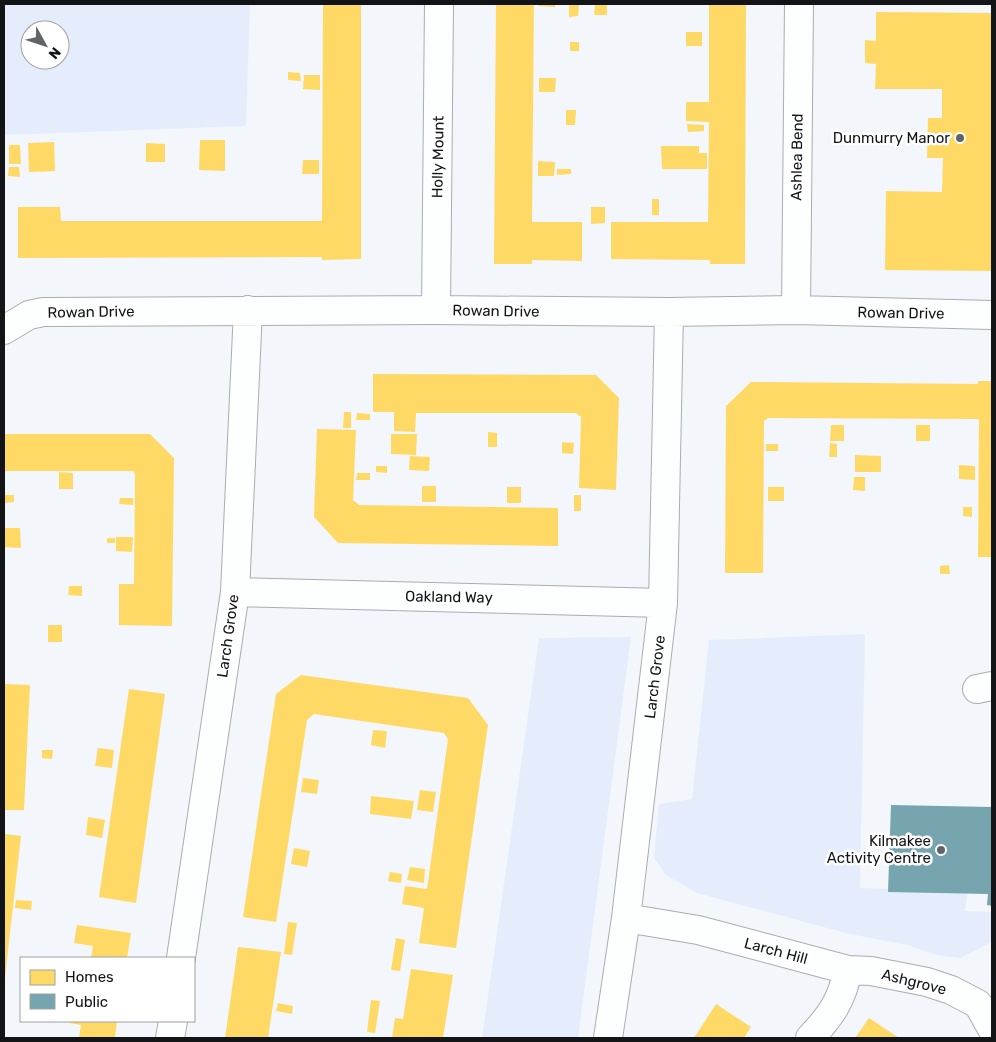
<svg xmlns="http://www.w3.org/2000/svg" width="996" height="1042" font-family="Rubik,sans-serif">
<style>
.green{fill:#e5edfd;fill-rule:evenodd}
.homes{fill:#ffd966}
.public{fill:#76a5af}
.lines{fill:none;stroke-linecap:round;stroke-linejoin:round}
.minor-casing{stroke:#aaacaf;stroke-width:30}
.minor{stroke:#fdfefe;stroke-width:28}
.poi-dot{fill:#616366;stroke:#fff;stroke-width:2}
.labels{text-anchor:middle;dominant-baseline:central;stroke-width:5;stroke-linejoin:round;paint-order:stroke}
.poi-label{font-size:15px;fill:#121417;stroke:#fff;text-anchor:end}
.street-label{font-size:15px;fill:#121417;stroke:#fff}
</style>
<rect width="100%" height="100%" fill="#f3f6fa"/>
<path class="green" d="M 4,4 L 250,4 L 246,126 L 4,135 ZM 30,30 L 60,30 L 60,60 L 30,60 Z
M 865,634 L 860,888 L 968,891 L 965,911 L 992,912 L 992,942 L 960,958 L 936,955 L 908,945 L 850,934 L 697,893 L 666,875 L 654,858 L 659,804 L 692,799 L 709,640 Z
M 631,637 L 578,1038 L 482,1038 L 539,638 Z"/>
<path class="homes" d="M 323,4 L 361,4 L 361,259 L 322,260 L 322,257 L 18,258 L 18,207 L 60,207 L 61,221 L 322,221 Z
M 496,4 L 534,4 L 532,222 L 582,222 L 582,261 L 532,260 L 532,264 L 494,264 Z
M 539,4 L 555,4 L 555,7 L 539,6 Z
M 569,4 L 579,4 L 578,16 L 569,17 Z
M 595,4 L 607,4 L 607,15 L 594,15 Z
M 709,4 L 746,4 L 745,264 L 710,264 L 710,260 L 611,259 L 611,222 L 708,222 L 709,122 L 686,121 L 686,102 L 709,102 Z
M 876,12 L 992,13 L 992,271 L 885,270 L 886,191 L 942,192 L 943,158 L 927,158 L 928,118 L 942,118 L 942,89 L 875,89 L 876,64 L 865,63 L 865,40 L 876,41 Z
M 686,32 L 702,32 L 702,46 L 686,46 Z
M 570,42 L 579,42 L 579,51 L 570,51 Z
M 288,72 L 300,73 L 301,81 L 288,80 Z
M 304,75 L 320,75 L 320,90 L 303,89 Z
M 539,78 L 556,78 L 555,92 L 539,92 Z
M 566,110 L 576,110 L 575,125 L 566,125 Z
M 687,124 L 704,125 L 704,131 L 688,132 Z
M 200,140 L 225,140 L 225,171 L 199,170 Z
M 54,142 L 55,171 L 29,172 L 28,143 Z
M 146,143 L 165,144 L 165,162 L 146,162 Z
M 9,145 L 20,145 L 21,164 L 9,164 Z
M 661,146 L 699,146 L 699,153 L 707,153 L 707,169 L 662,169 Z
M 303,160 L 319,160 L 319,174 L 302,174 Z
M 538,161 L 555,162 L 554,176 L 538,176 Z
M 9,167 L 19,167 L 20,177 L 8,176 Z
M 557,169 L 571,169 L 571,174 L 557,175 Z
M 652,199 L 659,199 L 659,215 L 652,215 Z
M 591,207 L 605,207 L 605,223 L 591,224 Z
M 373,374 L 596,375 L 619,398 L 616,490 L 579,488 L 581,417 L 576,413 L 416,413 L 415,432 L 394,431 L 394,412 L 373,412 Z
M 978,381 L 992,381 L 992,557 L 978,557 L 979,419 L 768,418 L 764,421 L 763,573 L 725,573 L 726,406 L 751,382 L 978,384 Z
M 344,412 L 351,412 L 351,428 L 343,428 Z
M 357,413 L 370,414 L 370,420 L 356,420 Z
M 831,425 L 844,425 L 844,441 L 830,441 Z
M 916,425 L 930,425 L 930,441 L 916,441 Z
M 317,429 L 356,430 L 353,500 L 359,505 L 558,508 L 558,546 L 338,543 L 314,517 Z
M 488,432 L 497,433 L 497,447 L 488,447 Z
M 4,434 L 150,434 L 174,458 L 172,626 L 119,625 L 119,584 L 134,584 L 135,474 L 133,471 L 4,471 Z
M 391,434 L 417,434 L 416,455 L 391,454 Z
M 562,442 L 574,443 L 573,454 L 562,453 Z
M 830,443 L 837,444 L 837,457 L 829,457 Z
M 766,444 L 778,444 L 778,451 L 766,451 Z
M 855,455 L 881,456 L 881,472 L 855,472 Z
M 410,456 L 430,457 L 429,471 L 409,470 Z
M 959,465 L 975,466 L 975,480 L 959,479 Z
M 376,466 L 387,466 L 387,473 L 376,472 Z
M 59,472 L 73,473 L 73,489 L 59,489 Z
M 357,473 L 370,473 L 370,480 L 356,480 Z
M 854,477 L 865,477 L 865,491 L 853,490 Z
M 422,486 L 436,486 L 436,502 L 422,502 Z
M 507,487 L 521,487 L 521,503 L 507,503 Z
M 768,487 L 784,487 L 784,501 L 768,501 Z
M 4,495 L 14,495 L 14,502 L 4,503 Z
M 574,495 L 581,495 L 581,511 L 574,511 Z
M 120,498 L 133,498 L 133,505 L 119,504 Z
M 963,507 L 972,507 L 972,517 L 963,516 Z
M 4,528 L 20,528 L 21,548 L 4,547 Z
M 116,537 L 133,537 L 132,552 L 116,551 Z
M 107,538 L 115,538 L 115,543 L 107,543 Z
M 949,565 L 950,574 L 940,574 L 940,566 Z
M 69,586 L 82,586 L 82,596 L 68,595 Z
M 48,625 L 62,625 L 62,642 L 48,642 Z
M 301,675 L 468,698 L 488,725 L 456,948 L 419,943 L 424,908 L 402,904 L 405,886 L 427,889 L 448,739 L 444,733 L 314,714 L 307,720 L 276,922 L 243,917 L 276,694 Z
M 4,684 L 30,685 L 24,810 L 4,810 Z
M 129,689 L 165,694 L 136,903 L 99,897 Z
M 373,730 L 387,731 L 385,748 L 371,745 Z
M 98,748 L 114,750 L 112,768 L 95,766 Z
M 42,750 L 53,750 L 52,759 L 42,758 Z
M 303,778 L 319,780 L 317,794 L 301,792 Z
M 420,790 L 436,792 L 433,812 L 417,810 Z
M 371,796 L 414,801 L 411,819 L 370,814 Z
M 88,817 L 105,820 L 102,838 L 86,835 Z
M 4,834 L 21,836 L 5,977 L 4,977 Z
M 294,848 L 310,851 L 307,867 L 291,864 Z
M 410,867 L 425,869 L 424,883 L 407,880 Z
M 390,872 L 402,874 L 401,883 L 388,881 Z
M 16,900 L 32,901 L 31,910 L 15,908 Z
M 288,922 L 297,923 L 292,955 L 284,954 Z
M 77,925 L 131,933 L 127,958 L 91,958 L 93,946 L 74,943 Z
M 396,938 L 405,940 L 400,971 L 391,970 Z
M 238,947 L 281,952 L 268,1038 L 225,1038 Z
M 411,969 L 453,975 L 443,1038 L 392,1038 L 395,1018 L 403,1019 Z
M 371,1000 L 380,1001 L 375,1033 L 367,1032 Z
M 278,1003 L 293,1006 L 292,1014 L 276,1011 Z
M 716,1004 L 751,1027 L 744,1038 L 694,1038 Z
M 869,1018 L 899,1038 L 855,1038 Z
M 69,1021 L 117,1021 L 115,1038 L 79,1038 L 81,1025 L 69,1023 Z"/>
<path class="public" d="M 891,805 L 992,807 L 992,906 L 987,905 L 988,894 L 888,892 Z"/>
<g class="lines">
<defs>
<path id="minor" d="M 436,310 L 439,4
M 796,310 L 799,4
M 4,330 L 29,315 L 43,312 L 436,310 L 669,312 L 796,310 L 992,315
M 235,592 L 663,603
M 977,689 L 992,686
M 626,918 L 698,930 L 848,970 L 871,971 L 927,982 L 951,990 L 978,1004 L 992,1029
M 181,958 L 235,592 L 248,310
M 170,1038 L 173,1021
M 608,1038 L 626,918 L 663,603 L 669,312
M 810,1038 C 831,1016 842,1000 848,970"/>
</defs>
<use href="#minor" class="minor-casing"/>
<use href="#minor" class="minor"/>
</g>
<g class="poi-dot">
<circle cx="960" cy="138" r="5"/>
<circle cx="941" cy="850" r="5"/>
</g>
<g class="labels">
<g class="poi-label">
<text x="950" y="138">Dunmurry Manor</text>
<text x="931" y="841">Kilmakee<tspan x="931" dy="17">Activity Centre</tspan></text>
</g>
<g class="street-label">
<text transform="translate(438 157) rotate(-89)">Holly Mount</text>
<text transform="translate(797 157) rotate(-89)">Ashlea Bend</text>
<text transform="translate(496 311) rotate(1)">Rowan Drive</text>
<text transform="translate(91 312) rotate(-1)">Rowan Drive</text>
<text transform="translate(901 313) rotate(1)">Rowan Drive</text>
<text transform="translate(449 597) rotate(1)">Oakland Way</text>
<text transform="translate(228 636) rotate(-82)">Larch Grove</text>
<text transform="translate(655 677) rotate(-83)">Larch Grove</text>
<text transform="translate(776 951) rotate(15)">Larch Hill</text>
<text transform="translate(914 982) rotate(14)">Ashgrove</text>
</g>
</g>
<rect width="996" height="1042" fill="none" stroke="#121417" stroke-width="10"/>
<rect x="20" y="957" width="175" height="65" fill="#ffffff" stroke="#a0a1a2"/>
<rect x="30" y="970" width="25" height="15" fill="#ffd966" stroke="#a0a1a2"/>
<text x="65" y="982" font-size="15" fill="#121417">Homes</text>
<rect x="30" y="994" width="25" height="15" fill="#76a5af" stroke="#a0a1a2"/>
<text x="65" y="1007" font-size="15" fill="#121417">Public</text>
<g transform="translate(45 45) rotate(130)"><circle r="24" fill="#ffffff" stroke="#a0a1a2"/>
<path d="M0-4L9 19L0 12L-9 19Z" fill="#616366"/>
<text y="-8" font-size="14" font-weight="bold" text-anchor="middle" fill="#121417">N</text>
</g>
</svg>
+===+
*Assignment*: Show every line from the listing that contains "lines".

*Answer section*:
.lines{fill:none;stroke-linecap:round;stroke-linejoin:round}
<g class="lines">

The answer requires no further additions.